TASK REQUIREMENTS →
#1 In the magazine review, what does the writer say is the main feature of the new and trendy section?
#2 Check each statement against the magazine review and say yes or no, quoting the words that decide it: (a) The writer thinks the carrot and sunchoke soup looks good. (b) The writer calls the Caesar salad with endive and parm chips something new. (c) The faux fur comes in bright, bold colors.

EXCERPTED PASSAGE →
>> BEGIN
In the new and trendy section, fruit-forward snack trays are the main feature. This year we give thanks for favorable trade and inexpensive labor with and from Central and  South American countries so that we can have fresh strawberries. Then a warning that the blue light from our screens is ruining our faces and we can buy expensive sunscreens to protect ourselves from it. Also, a reminder that cider tastes good. Noted, noted, and noted. Also, faux fur! All the kids who were too scared to go wild it in the 90s get another chance to get their inner club kid on!  In suburban-safe natural tones, even.

16 Fast and Fresh Ideas! Carrot and sunchoke soup, this one actually looks delicious. Caesar salad with endive and parm chips aren't anything new, but the pictures sure are pretty. Gochujang must be the hot new flavor, I've been seeing it all over instagram. # months ago. Chocolate-dipped potato chips? Didn't we just cover these a couple issues ago? Didn't I eat them in my teenage years?  Yeah, calling shenanigans on that one. Cooking with tea - simmer oatmeal in Earl Grey! Steep mint tea bags in heavy cream! One of these things sounds amazing, one is just gross. But it's heartening that we are now getting back into the real hatin' on territory. Back when I started this thing, RR was telling us to use leftover popcorn as breakfast cereal and giving us 10 tips on how best to reheat Taco Bell burritos and that was the Rachael Rae I loved to hate. Recent issues have been a little too much on the rails for my liking.
>> END
STORED ROWS →
>> BEGIN
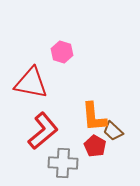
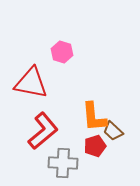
red pentagon: rotated 25 degrees clockwise
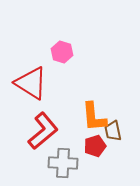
red triangle: rotated 21 degrees clockwise
brown trapezoid: rotated 35 degrees clockwise
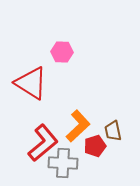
pink hexagon: rotated 15 degrees counterclockwise
orange L-shape: moved 16 px left, 9 px down; rotated 128 degrees counterclockwise
red L-shape: moved 12 px down
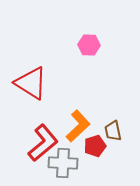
pink hexagon: moved 27 px right, 7 px up
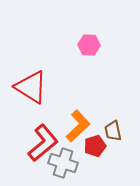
red triangle: moved 4 px down
gray cross: rotated 16 degrees clockwise
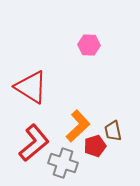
red L-shape: moved 9 px left
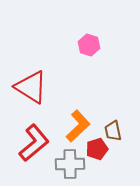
pink hexagon: rotated 15 degrees clockwise
red pentagon: moved 2 px right, 3 px down
gray cross: moved 7 px right, 1 px down; rotated 20 degrees counterclockwise
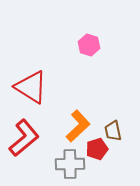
red L-shape: moved 10 px left, 5 px up
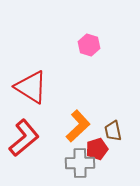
gray cross: moved 10 px right, 1 px up
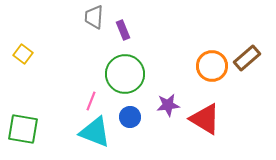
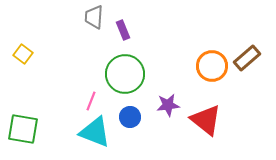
red triangle: moved 1 px right, 1 px down; rotated 8 degrees clockwise
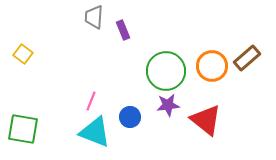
green circle: moved 41 px right, 3 px up
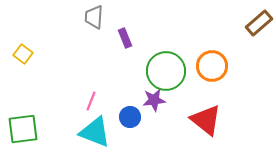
purple rectangle: moved 2 px right, 8 px down
brown rectangle: moved 12 px right, 35 px up
purple star: moved 14 px left, 5 px up
green square: rotated 16 degrees counterclockwise
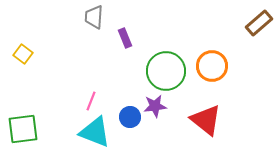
purple star: moved 1 px right, 6 px down
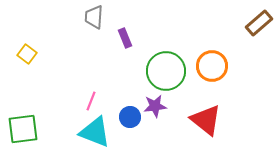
yellow square: moved 4 px right
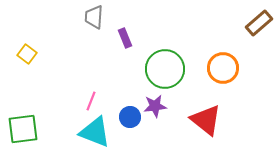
orange circle: moved 11 px right, 2 px down
green circle: moved 1 px left, 2 px up
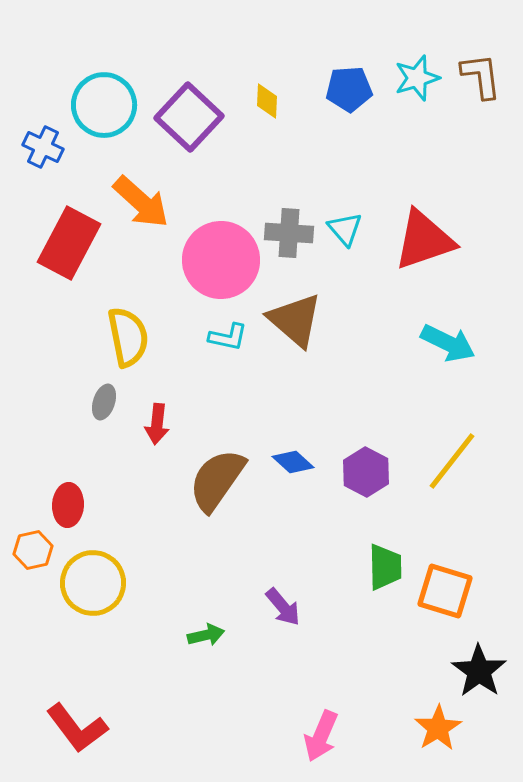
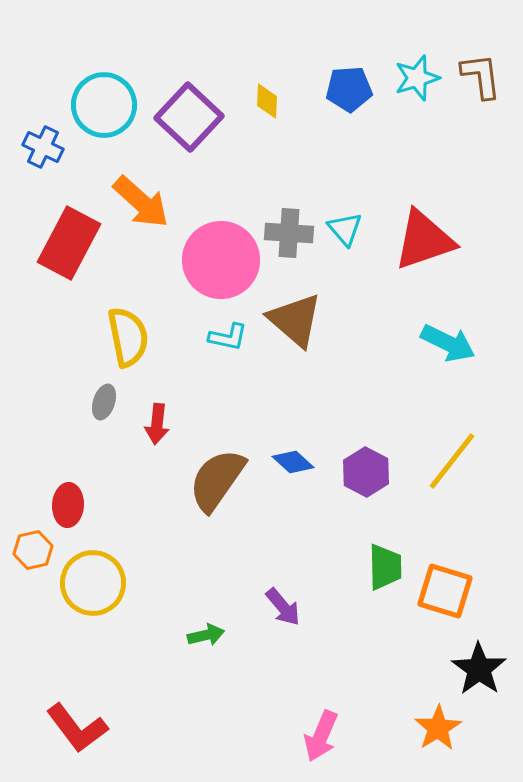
black star: moved 2 px up
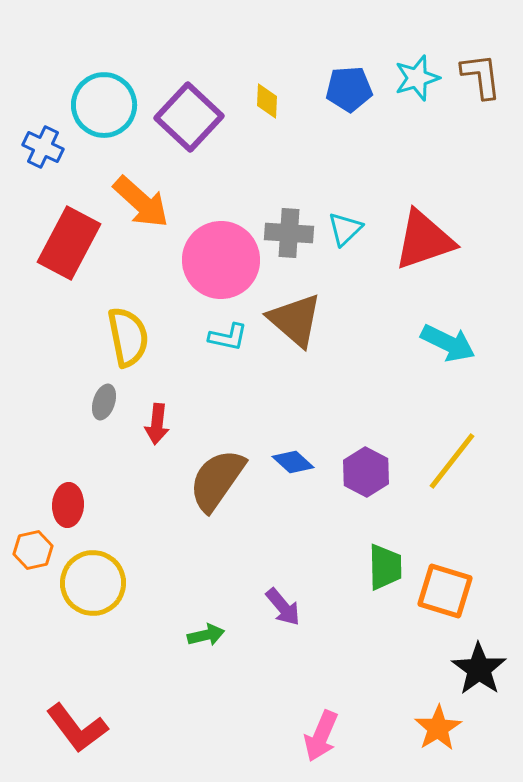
cyan triangle: rotated 27 degrees clockwise
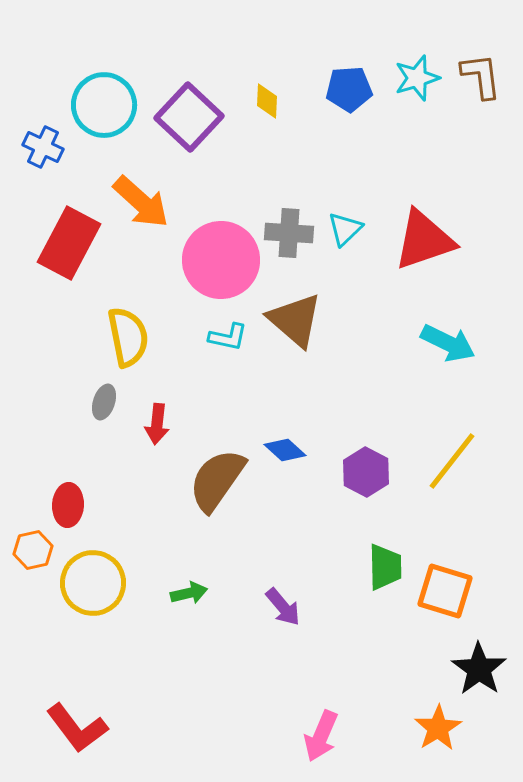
blue diamond: moved 8 px left, 12 px up
green arrow: moved 17 px left, 42 px up
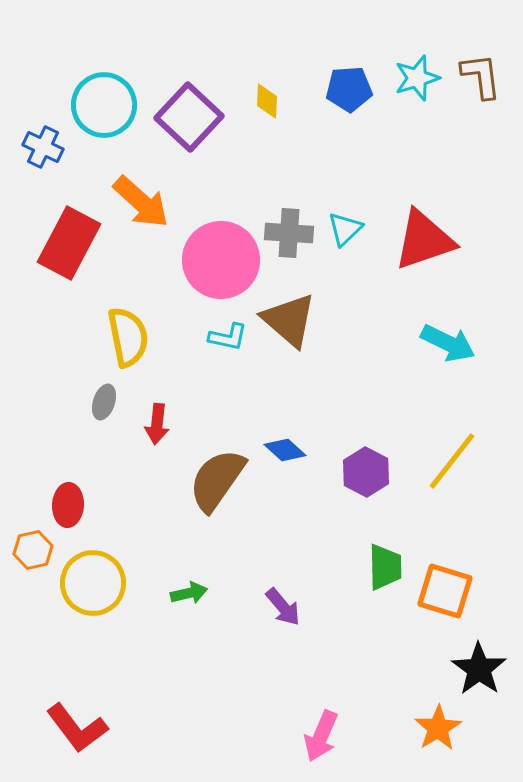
brown triangle: moved 6 px left
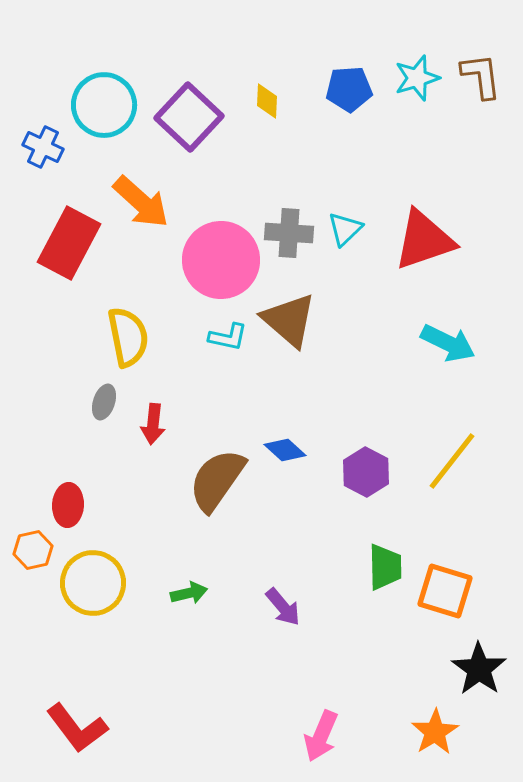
red arrow: moved 4 px left
orange star: moved 3 px left, 4 px down
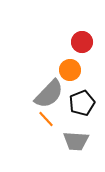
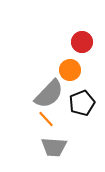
gray trapezoid: moved 22 px left, 6 px down
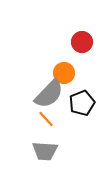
orange circle: moved 6 px left, 3 px down
gray trapezoid: moved 9 px left, 4 px down
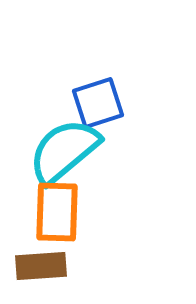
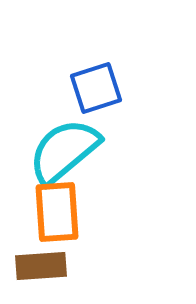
blue square: moved 2 px left, 15 px up
orange rectangle: rotated 6 degrees counterclockwise
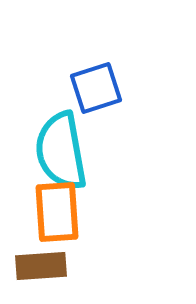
cyan semicircle: moved 3 px left; rotated 60 degrees counterclockwise
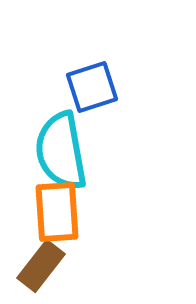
blue square: moved 4 px left, 1 px up
brown rectangle: rotated 48 degrees counterclockwise
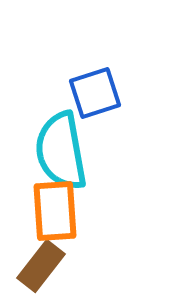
blue square: moved 3 px right, 6 px down
orange rectangle: moved 2 px left, 1 px up
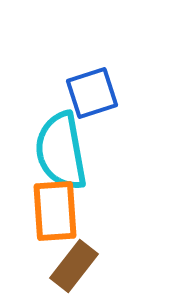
blue square: moved 3 px left
brown rectangle: moved 33 px right
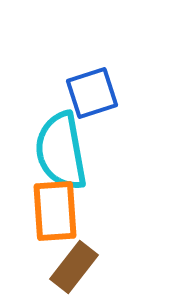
brown rectangle: moved 1 px down
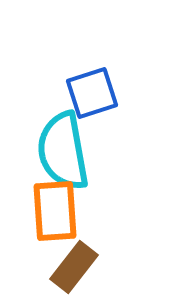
cyan semicircle: moved 2 px right
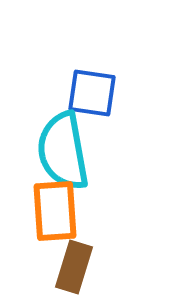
blue square: rotated 26 degrees clockwise
brown rectangle: rotated 21 degrees counterclockwise
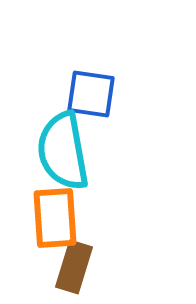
blue square: moved 1 px left, 1 px down
orange rectangle: moved 7 px down
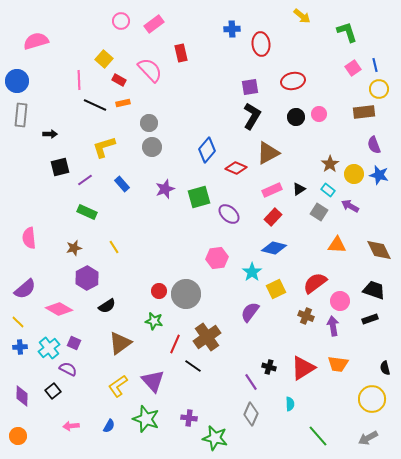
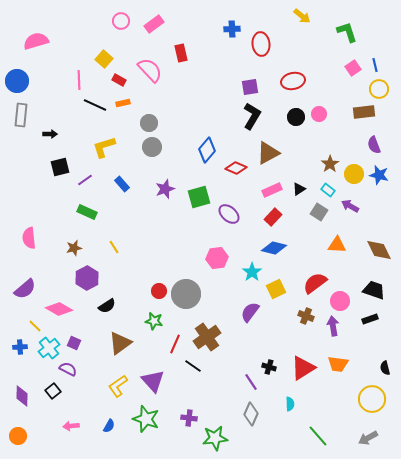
yellow line at (18, 322): moved 17 px right, 4 px down
green star at (215, 438): rotated 20 degrees counterclockwise
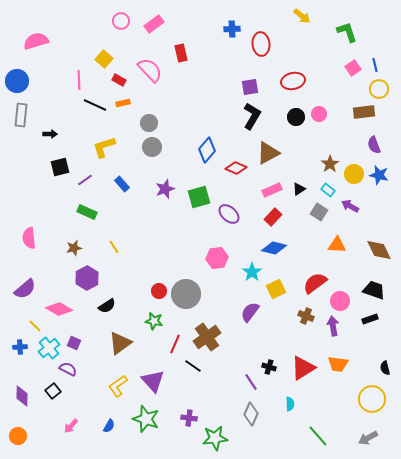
pink arrow at (71, 426): rotated 42 degrees counterclockwise
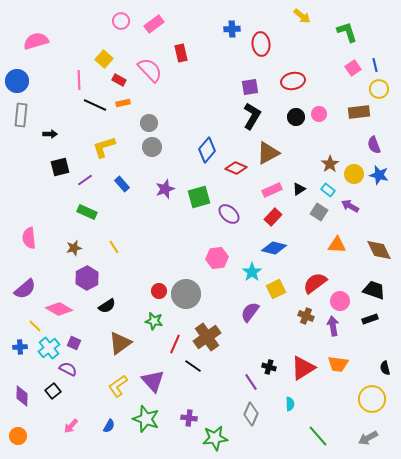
brown rectangle at (364, 112): moved 5 px left
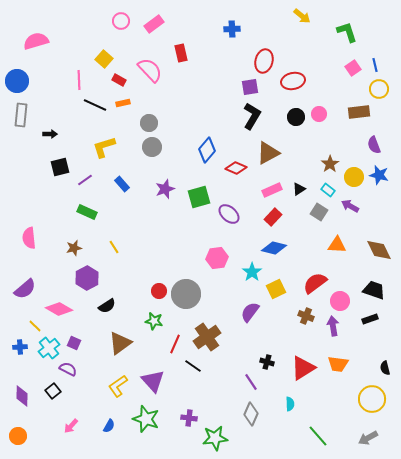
red ellipse at (261, 44): moved 3 px right, 17 px down; rotated 20 degrees clockwise
yellow circle at (354, 174): moved 3 px down
black cross at (269, 367): moved 2 px left, 5 px up
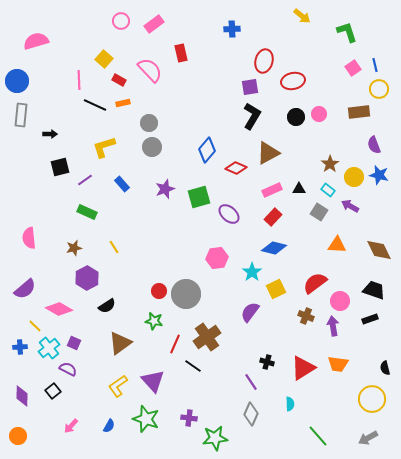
black triangle at (299, 189): rotated 32 degrees clockwise
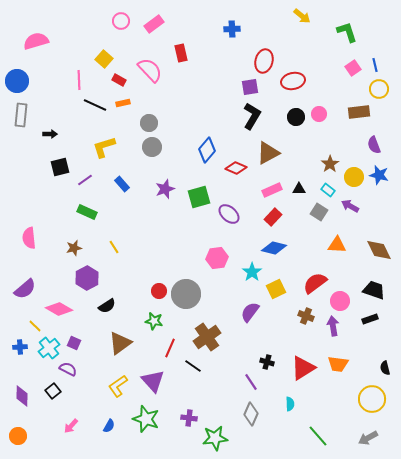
red line at (175, 344): moved 5 px left, 4 px down
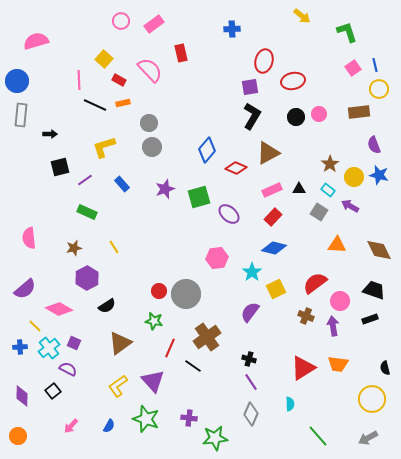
black cross at (267, 362): moved 18 px left, 3 px up
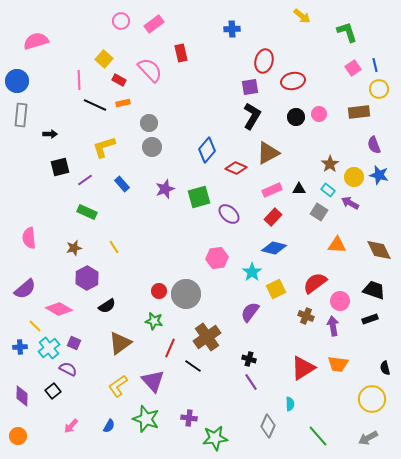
purple arrow at (350, 206): moved 3 px up
gray diamond at (251, 414): moved 17 px right, 12 px down
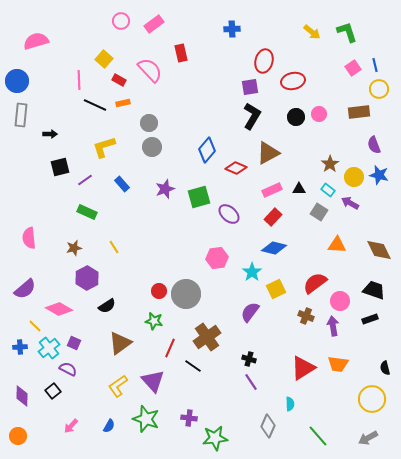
yellow arrow at (302, 16): moved 10 px right, 16 px down
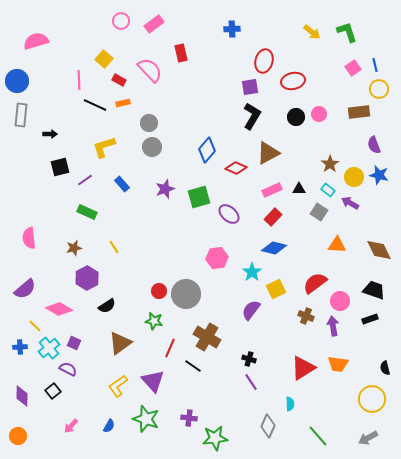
purple semicircle at (250, 312): moved 1 px right, 2 px up
brown cross at (207, 337): rotated 24 degrees counterclockwise
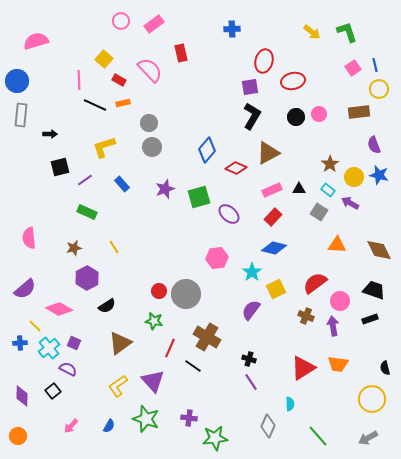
blue cross at (20, 347): moved 4 px up
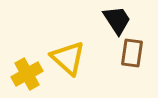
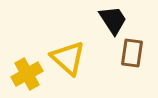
black trapezoid: moved 4 px left
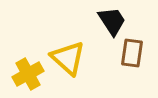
black trapezoid: moved 1 px left, 1 px down
yellow cross: moved 1 px right
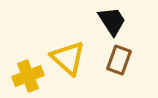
brown rectangle: moved 13 px left, 7 px down; rotated 12 degrees clockwise
yellow cross: moved 2 px down; rotated 8 degrees clockwise
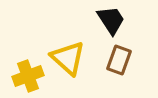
black trapezoid: moved 1 px left, 1 px up
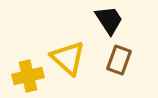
black trapezoid: moved 2 px left
yellow cross: rotated 8 degrees clockwise
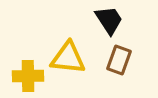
yellow triangle: rotated 36 degrees counterclockwise
yellow cross: rotated 12 degrees clockwise
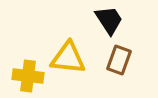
yellow cross: rotated 8 degrees clockwise
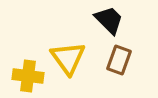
black trapezoid: rotated 12 degrees counterclockwise
yellow triangle: rotated 48 degrees clockwise
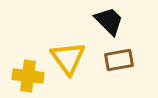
black trapezoid: moved 1 px down
brown rectangle: rotated 60 degrees clockwise
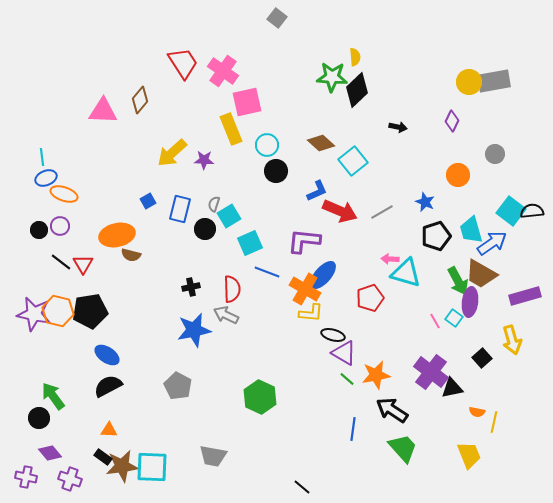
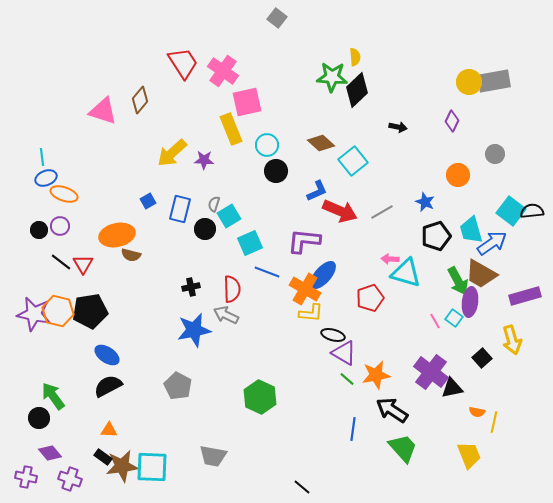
pink triangle at (103, 111): rotated 16 degrees clockwise
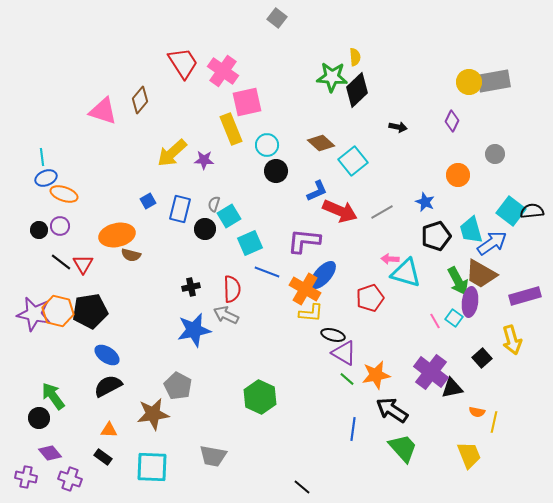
brown star at (122, 466): moved 31 px right, 52 px up
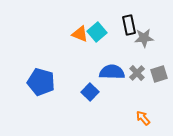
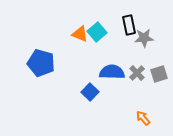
blue pentagon: moved 19 px up
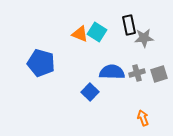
cyan square: rotated 18 degrees counterclockwise
gray cross: rotated 28 degrees clockwise
orange arrow: rotated 21 degrees clockwise
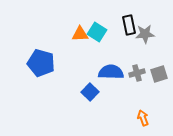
orange triangle: rotated 24 degrees counterclockwise
gray star: moved 1 px right, 4 px up
blue semicircle: moved 1 px left
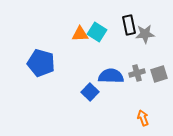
blue semicircle: moved 4 px down
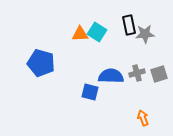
blue square: rotated 30 degrees counterclockwise
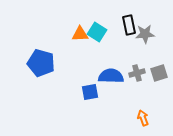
gray square: moved 1 px up
blue square: rotated 24 degrees counterclockwise
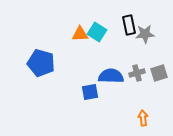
orange arrow: rotated 14 degrees clockwise
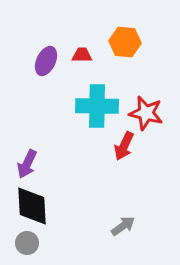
>> END
RESULTS FOR EACH TASK →
#1 Fruit-forward snack trays.

#2
(a) Yes: "Carrot and sunchoke soup, this one actually looks delicious."
(b) No: "Caesar salad with endive and parm chips aren't anything new"
(c) No: "In suburban-safe natural tones, even."